Saturday, June 18, 2011

selfish wisdom from self

Talking to Naina about family and things helped me organize one aspect of my beliefs...and that is to live for oneself selfish FIRST. I feel parents often get the feeling of their kids owe them something because they have sacrificed so much--and that is absolutely true--the latter. The kids DO NOT owe parents anything. Adults must take even more serious responsibilities when they make decisions (like having children) and not assume that they can just push off those responsibilities onto their children just because they bore them. I feel that unless one has lived his or her life rather fully during his or her youthful years, and has enough EXTRA money to support an additional member of the family, one is in no position to have a child. But most people decide to have kids way before they are in a position to do so, and that's why to repent for their mistakes they must sacrifice, and they get this self-imposed notion that their kids somehow owe them their life-long service to them just because they had to sacrifice a lot to raise them, when in reality the birth of the kid was a result of their imprudence--they actually owe their kids, quite possibly, an unfulfilling life. This then turn into a malicious cycle that, after generations and generations, becomes established values that settled deep inside people's minds, and anything that runs against those values, such as disrespecting parents, disobeying parents, becomes unconscionable.

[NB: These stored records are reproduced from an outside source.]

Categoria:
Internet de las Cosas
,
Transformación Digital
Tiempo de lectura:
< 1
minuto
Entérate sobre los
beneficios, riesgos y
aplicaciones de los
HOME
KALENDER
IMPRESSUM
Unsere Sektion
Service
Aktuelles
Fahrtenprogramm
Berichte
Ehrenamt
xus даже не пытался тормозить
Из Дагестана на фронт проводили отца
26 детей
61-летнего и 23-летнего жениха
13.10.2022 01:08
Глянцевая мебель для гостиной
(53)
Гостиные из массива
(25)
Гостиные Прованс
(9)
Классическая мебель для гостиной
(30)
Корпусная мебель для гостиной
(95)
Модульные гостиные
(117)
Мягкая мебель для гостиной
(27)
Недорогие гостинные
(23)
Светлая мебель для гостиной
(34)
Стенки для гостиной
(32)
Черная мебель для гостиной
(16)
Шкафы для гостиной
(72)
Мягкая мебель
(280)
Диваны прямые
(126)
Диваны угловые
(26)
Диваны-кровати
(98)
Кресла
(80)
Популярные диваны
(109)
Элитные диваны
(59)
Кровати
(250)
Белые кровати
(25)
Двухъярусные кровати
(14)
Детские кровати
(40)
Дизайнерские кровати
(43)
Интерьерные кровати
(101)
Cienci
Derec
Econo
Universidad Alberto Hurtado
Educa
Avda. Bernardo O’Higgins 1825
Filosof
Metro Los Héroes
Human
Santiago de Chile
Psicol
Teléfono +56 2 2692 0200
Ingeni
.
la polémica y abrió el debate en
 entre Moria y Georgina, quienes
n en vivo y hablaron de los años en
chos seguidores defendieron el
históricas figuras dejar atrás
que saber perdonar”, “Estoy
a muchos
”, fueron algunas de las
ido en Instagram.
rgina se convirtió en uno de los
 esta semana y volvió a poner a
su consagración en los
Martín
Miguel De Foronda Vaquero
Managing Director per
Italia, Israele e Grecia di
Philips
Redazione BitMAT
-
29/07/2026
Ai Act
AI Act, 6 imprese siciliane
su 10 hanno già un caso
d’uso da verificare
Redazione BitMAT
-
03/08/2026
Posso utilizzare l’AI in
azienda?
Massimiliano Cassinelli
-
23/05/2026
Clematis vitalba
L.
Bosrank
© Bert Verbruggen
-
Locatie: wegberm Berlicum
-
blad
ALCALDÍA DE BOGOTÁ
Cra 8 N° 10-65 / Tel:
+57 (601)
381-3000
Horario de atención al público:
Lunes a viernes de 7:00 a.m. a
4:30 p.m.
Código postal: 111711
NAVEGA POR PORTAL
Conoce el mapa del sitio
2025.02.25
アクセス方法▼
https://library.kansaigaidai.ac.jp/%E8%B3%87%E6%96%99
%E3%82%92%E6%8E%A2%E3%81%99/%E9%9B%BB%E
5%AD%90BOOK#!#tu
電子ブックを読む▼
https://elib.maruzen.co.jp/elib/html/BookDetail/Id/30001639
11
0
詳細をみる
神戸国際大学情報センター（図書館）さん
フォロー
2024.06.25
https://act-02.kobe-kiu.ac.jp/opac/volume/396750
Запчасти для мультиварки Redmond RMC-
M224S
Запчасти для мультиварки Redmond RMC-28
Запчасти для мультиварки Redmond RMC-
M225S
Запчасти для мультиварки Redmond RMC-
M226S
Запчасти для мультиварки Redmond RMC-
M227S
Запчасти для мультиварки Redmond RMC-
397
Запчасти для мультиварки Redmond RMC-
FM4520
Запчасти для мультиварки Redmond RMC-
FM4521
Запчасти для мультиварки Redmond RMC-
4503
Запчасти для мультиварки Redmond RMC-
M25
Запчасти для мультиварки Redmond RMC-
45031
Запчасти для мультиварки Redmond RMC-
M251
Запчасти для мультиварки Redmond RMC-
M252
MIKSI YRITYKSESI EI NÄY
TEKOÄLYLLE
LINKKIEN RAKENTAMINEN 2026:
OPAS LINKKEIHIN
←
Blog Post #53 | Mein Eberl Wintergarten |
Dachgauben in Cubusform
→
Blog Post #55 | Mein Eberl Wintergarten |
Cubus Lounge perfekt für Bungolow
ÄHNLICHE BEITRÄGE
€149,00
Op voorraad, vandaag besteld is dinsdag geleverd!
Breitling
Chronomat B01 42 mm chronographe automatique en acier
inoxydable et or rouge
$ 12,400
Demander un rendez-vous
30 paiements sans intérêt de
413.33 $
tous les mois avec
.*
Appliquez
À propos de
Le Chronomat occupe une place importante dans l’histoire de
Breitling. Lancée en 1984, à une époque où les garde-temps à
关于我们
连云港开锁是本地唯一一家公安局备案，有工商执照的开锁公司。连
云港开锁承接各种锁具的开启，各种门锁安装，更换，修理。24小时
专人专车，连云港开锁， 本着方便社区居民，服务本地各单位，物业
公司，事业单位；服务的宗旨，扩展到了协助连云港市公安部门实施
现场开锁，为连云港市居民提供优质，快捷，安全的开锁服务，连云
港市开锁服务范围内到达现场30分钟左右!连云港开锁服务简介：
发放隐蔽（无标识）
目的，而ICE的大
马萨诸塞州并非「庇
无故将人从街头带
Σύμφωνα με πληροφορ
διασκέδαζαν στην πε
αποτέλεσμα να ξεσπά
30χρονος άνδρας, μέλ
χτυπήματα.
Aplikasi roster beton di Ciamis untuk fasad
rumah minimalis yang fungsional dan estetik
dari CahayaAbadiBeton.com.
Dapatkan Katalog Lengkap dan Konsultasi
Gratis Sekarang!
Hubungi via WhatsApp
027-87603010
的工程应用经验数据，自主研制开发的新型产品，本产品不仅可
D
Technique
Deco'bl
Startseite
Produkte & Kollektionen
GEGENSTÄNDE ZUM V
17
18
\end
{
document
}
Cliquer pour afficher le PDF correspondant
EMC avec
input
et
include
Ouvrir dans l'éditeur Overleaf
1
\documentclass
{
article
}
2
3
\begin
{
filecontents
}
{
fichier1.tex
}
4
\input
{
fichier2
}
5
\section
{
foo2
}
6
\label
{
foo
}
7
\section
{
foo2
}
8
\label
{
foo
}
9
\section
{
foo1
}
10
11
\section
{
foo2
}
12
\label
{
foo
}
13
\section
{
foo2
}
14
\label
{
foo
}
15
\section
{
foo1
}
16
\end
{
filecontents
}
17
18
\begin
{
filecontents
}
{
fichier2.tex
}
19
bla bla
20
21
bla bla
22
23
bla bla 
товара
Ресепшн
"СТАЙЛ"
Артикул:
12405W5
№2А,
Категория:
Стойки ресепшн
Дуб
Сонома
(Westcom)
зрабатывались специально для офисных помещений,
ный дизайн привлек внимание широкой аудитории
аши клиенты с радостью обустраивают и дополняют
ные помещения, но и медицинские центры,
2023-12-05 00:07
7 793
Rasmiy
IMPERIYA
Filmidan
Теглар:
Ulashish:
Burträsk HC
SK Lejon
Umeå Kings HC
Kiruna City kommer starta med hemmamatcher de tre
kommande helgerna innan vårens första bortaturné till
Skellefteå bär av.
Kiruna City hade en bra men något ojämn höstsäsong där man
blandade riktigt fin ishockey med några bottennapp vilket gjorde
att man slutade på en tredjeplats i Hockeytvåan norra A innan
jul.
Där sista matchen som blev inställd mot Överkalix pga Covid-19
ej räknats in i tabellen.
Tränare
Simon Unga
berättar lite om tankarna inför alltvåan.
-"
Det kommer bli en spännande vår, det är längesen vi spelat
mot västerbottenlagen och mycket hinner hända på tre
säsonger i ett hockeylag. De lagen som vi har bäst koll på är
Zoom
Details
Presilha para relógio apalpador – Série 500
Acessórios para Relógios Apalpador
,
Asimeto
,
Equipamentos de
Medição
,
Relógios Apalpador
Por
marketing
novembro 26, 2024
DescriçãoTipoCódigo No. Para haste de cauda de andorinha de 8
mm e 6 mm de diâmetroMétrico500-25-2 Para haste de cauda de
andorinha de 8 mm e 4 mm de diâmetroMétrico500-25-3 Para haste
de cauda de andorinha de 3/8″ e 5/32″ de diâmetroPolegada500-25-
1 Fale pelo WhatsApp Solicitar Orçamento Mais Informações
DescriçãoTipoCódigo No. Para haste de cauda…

I think people should live for themselves first, others second. This is the best way for us to be responsible for ourselves and not nurture that sick feeling coming from "sacrifice." Moreover, any nice things people do on this principle of "me first" will be more genuine than altruism because that's "additional" and burdenless. The other could freely receive the favor without feeling obliged to pay back.

Monday, June 13, 2011

Just a quick thought after reading Searle's "Minds, Brains, and Programs"...

Link: "Minds, Brains, and Programs" by John Searle


I believe that human beings have the potential to create anything, but there are lines that we should never cross:

1) the cloning of actual human beings
2) making machines that are so biological and "intentional" that even Searle would call it a "thinking" thing.

I think these two things would create ethical and moral problems so huge that they would completely alter our society for the worse.

A formal afterthought is coming up...Searle's paper is absolutely fantastic not because I agree or disagree with it but because it brought up so many contradicting ideas in me that it led me to a whole new level of utter confusion as to what my beliefs are. Absolutely fantastic read especially watching Battlestar Galactica and Blade Runner.